Rutgers University agreed to a $475,000 settlement with Mike Rice, who was fired April 3 as men’s basketball coach, hours after President Robert Barchi told New Jersey lawmakers that he hadn’t made such a deal.
The amount, including $100,000 in lieu of unpaid bonuses, is less than half of the $1.1 million in severance stipulated by his contract. The accord’s terms, supplied by the school, strip him of any post-employment fringe benefits, such as health care.
“Tonight’s agreement is in the best interests of the university, and I am pleased this issue has been resolved,” Barchi said late yesterday in a statement.
Rice was let go after the Walt Disney Co.’s ESPN network showed a video of him kicking and throwing balls at players while hurling epithets, including gay slurs. At an April 8 public meeting in Newark, Barchi said Rice wasn’t fired for cause. According to the coach’s contract, that meant he would be in line for about $1.1 million in severance pay.
“I have signed no settlement whatsoever with Mr. Rice -- none,” Barchi, 66, told the state Assembly’s Budget Committee in Trenton earlier yesterday. The settlement agreement was signed by Bruce Fehn, the school’s senior vice president for finance and administration.
Rice didn’t immediately respond to a voice message left at a residence listed in his family’s name in Little Silver, New Jersey.
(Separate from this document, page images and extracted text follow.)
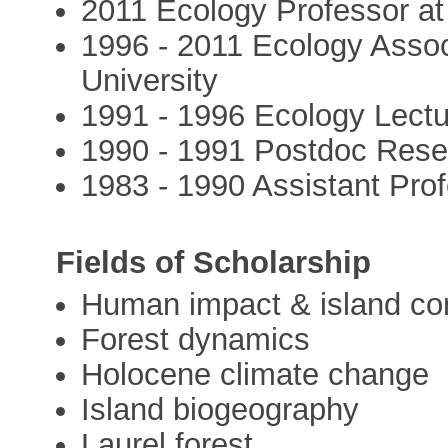
2011 Ecology Professor at
1996 - 2011 Ecology Assoc
University
1991 - 1996 Ecology Lectu
1990 - 1991 Postdoc Resea
1983 - 1990 Assistant Pro
Fields of Scholarship
Human impact & island co
Forest dynamics
Holocene climate change
Island biogeography
Laurel forest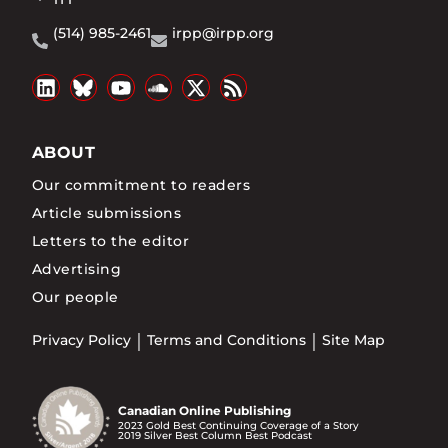
(514) 985-2461
irpp@irpp.org
ABOUT
Our commitment to readers
Article submissions
Letters to the editor
Advertising
Our people
Privacy Policy
Terms and Conditions
Site Map
Canadian Online Publishing
2023 Gold Best Continuing Coverage of a Story
2019 Silver Best Column Best Podcast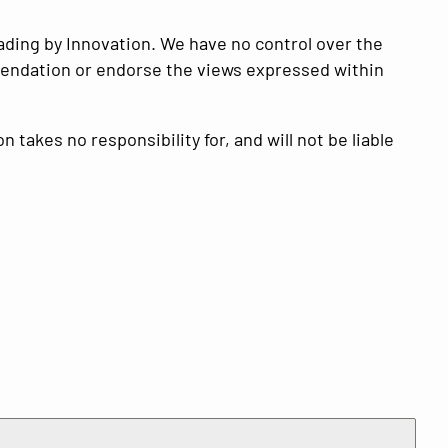
ading by Innovation
. We have no control over the
ommendation or endorse the views expressed within
on
takes no responsibility for, and will not be liable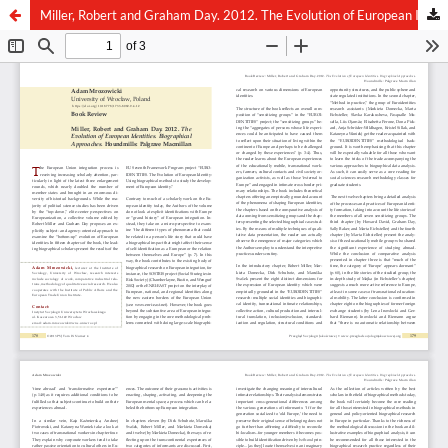
Miller, Robert and Graham Day. 2012. The Evolution of European Identities. Biographical Approaches. Houndmills: Palgrave Macmillan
Barchi, speaking to reporters after testifying at the budget hearing, said his remarks at the meeting in Newark had led to confusion on whether Rice would get a severance payment.
“I made a decision to terminate him and I don’t really care whether it was for cause or not, legally,” he said. “I tripped over a legal term there that I shouldn’t have.”
Settlements for two Rutgers officials who subsequently resigned, Tim Pernetti as athletic director and John Wolf as general counsel, are in place, Barchi said. Pernetti was due more than $1.2 million, according to his contract. Wolf was to get almost $420,000, according to the Star-Ledger newspaper of Newark.
Pernetti, in his resignation letter, said he regretted his role in the university’s handling of Rice’s departure.
Barchi, who was aware of the offending video in November, months before its public airing, had heeded legal advice not to watch it at the time, a decision he said he regretted. He first viewed it April 2, he said, and decided to fire Rice.
Some students and faculty called for Barchi, a neurologist and former University of Pennsylvania administrator, to step down. Rutgers was rocked by an earlier bullying scandal that led to a freshman’s suicide in 2010. Governor Chris Christie, 50, a Republican seeking re-election, came to Barchi’s defense this month, saying critics must “move on.”
Barchi, chosen as president of the 58,000-student school a year ago, has until July 1 to merge Rutgers with the University of Medicine and Dentistry of New Jersey, under a plan Christie put in motion. The governor has called it the biggest such combination ever among U.S. public universities. The goal is to create a top research institution with a $3 billion budget.
Eddie Jordan, a former Rutgers basketball star and National Basketball Association player who is a Los Angeles Lakers assistant coach, will replace Rice, the Associated Press said yesterday, citing a person familiar with the situation who it didn’t identify.